2. Indien de zorg betrekking heeft op een ander dan de aanvrager, behoeft de aanvraag de instemming van de cliënt waarop de aanvraag betrekking heeft.

3. Indien de aanvraag betrekking heeft op een minderjarige die jonger is dan twaalf jaar of ouder dan twaalf jaren en niet in staat is tot een redelijke waardering van zijn belangen ter zake, is niet de instemming van de minderjarige vereist, maar van diens wettelijke vertegenwoordiger.

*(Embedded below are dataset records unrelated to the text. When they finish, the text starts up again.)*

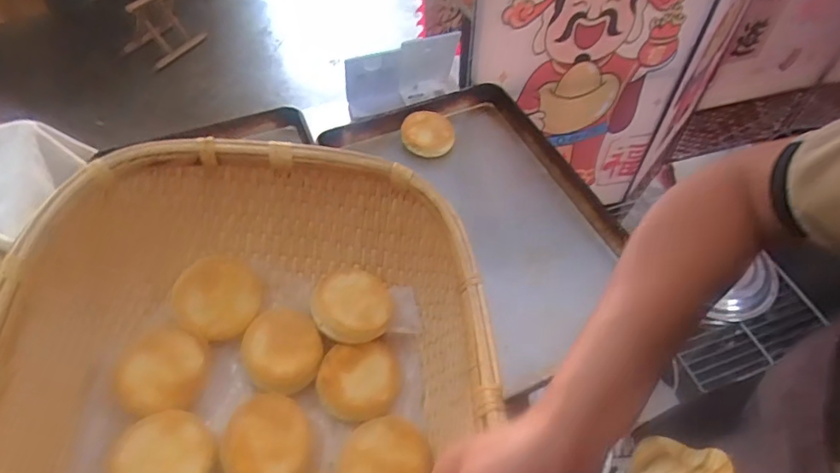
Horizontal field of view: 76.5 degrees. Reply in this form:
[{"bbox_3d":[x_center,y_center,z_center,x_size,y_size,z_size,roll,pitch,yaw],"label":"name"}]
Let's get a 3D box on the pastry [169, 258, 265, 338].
[{"bbox_3d":[-0.248,0.076,0.659,0.098,0.030,0.098,39,66,-22],"label":"pastry"}]

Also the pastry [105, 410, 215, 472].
[{"bbox_3d":[-0.266,0.230,0.552,0.087,0.022,0.101,46,38,-2],"label":"pastry"}]

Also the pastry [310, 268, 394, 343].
[{"bbox_3d":[-0.085,0.086,0.679,0.098,0.035,0.098,10,54,-14],"label":"pastry"}]

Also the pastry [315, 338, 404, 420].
[{"bbox_3d":[-0.074,0.176,0.651,0.098,0.039,0.089,-11,54,-6],"label":"pastry"}]

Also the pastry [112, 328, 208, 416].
[{"bbox_3d":[-0.291,0.152,0.610,0.086,0.032,0.090,2,71,-15],"label":"pastry"}]

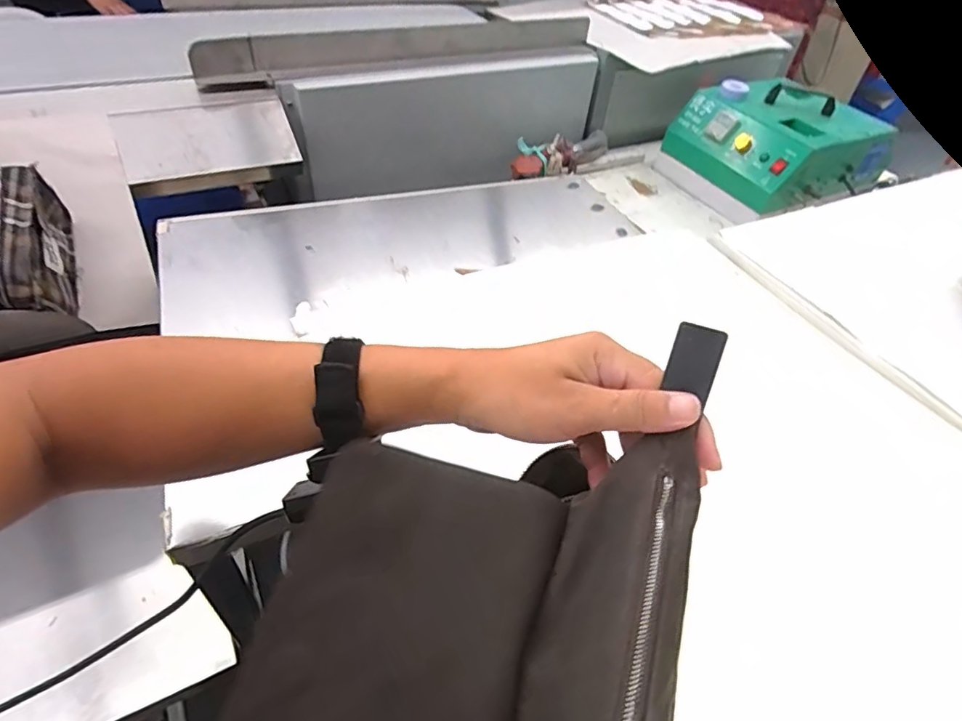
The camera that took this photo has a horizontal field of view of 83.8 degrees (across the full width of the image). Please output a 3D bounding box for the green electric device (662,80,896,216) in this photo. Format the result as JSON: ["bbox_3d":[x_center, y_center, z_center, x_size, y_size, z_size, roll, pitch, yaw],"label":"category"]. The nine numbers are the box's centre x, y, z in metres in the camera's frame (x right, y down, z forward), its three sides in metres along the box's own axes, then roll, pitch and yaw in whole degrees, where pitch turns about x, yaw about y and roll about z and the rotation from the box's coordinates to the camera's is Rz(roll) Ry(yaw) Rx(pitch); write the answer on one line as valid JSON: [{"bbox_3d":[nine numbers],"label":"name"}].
[{"bbox_3d":[0.650,-0.486,1.166,0.349,0.138,0.325,-20,52,-24],"label":"green electric device"}]

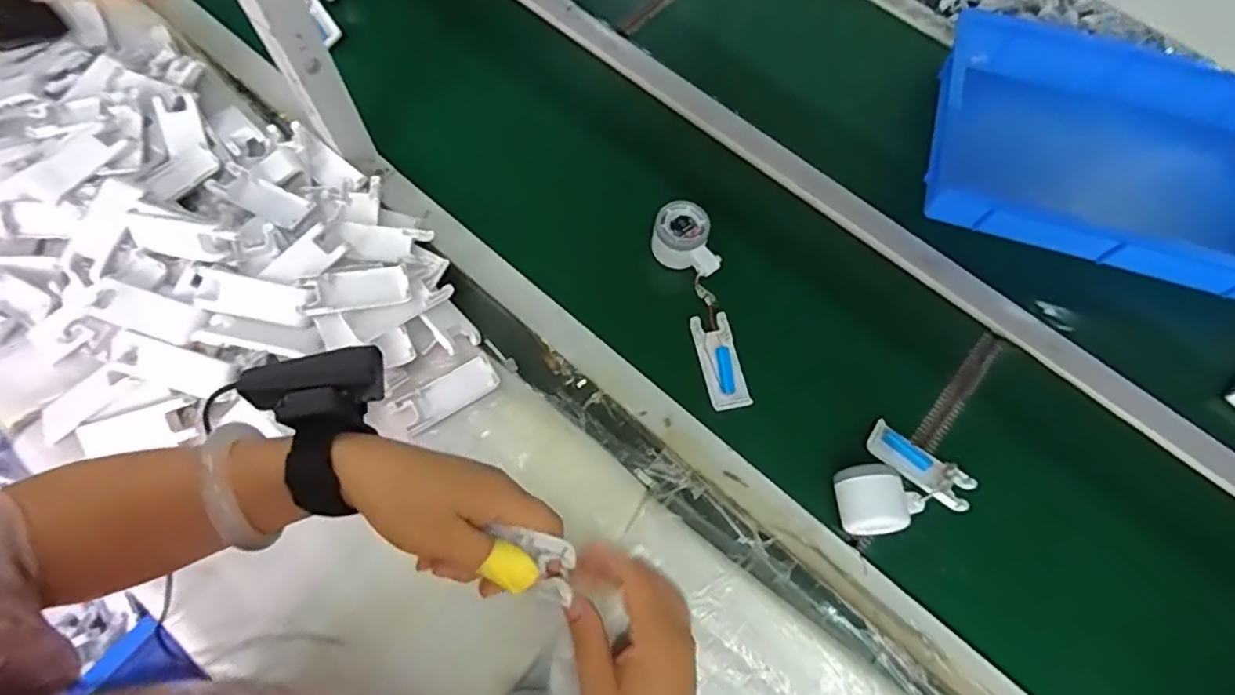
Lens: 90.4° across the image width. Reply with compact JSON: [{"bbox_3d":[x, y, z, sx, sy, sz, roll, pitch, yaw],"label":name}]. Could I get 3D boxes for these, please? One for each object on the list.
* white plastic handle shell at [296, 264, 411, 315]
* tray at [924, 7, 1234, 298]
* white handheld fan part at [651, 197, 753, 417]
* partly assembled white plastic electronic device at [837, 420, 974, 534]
[{"bbox_3d":[-0.256,-0.057,0.600,0.099,0.011,0.042,-13,67,-24],"label":"white plastic handle shell"},{"bbox_3d":[0.611,-0.241,0.737,0.440,0.065,0.317,16,68,5],"label":"tray"},{"bbox_3d":[0.092,-0.048,0.646,0.055,0.050,0.222,-13,68,-8],"label":"white handheld fan part"},{"bbox_3d":[0.268,0.134,0.578,0.129,0.049,0.101,-41,74,-18],"label":"partly assembled white plastic electronic device"}]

4. Indien de aanvraag betrekking heeft op een minderjarige die de leeftijd van twaalf maar nog niet die van zestien jaren heeft bereikt, behoeft de aanvraag de instemming van de minderjarige en diens wettelijke vertegenwoordiger. …
5. …
6. In afwijking van het eerste lid kan de stichting een besluit nemen zonder een aanvraag daartoe, indien:
a. …
b. het besluit strekt tot een uithuisplaatsing in het kader van een ondertoezichtstelling … .”

En wat zijn er verder nog voor minderjarigen?
De hier niet expliciet genoemde kinderen van 16 en 17.

De Wet op de Jeugdzorg sluit op dit punt aan bij de gezondheidszorg, waar kinderen vanaf 16 jaar een behandeling of medicijnen kunnen krijgen buiten hun ouders om.
In de Jeugdzorg zijn er echter de kinderbeschermingsmaatregelen, waardoor de wens van de minderjarige / het plan van Bureau jeugdzorg getoetst wordt door de Raad voor de Kinderbescherming en de Kinderrechter.

Verblijf buiten het ouderlijk gezin lijkt ingrijpend genoeg om nader te toetsen.

Wet op de Jeugdzorg artikel 71
“1. Geen ouderbijdrage is verschuldigd indien:
a. … b. … c. …
d. aan een minderjarige nog jeugdzorg wordt geboden als bedoeld in Artikel 69 na schriftelijk aan het landelijk bureau inning onderhoudsbijdragen kenbaar gemaakt bezwaar door degene die het ouderlijk gezag of de voogdij uitoefent, tenzij het een jeugdige betreft ten aanzien van wie een maatregel van kinderbescherming is getroffen die tot verlening van zodanige zorg strekt of die deze noodzakelijk maakt; …”

Dit artikel 71 lid 1 onder d wil de Minister dus schrappen.